The Ashes isn’t about that. Australians no longer try to prove that the colonised can beat the colonisers. They have done it so often it no longer exists as a point worth proving. The English no longer consider themselves colonisers, which is a copout considering the vast swathes of the world they stole in the name of monarch and money are still suffering the consequences.

Indeed, Australianess can be said to have colonised modern England to a significant degree — from the style of espresso and origin of much of the wine in the better cafés and restaurants to the hankering of English employers after Australian employees, to the easy, shorts-and-shirt Aussie casualness that pervades a society once constructed along rigidly buttoned-down lines of class and rules.

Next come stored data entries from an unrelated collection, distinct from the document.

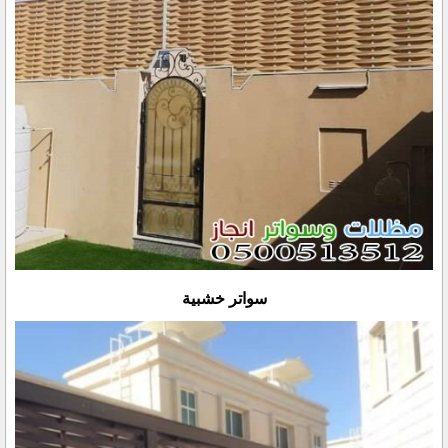
سواتر خشبية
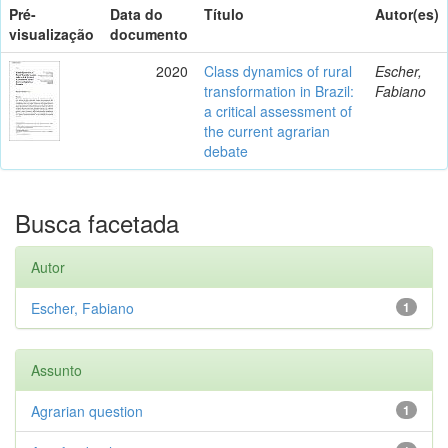
Pré-
Data do
Título
Autor(es)
visualização
documento
2020
Class dynamics of rural
Escher,
transformation in Brazil:
Fabiano
a critical assessment of
the current agrarian
debate
Busca facetada
Autor
Escher, Fabiano
1
Assunto
Agrarian question
1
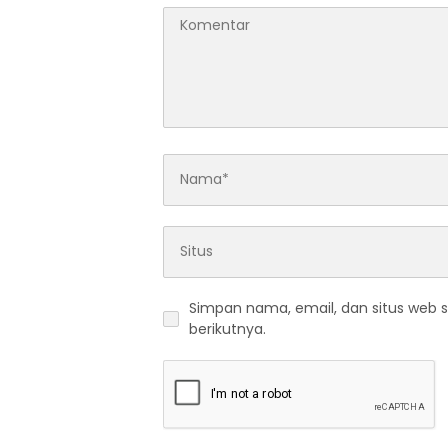
Simpan nama, email, dan situs web 
berikutnya.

Elementally, the Ashes is about a team loosely drawn from a country that used to be great and mistakingly believes it still is, sharing a field with a team from a country that proclaims its assumed exceptionalism in rude and reckless ways.

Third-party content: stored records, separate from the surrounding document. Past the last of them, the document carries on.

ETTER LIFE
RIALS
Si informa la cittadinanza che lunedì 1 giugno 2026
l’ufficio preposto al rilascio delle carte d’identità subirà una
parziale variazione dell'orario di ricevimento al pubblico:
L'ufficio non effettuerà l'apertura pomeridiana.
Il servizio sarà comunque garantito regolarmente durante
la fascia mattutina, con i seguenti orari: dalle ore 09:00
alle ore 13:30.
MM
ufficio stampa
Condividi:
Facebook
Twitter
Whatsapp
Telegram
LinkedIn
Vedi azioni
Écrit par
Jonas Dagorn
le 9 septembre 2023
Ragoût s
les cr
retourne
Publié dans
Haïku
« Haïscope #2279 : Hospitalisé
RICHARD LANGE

Three of England’s squad for the first Test are from the colonies, another part of a community victimised daily by racism visited on them by those who consider themselves more English than thou.

Three of the Australians are freshly returned from bans earned in the cause of a still septic culture that puts winning above all else, including cheating and behaviour that would score a beating from a pub bouncer.

A fourth is from Klerksdorp. His surname, dear Aussies, is pronounced labooskaghknee — not labooshane — and you need to consult that bit of your throat that meets the back of your mouth to get out a properly guttural “kagh”.  

Five Ashes paintings will be made these next few weeks, each on a different canvas. They will be definitively similar and starkly different, and they will be slapped thick with history, hagiography, and heroes old and new.

Who, what, when, where, why and how we can’t yet say. But we can be sure that cricket will be only the paint in these pictures. Nothing less, and certainly nothing more.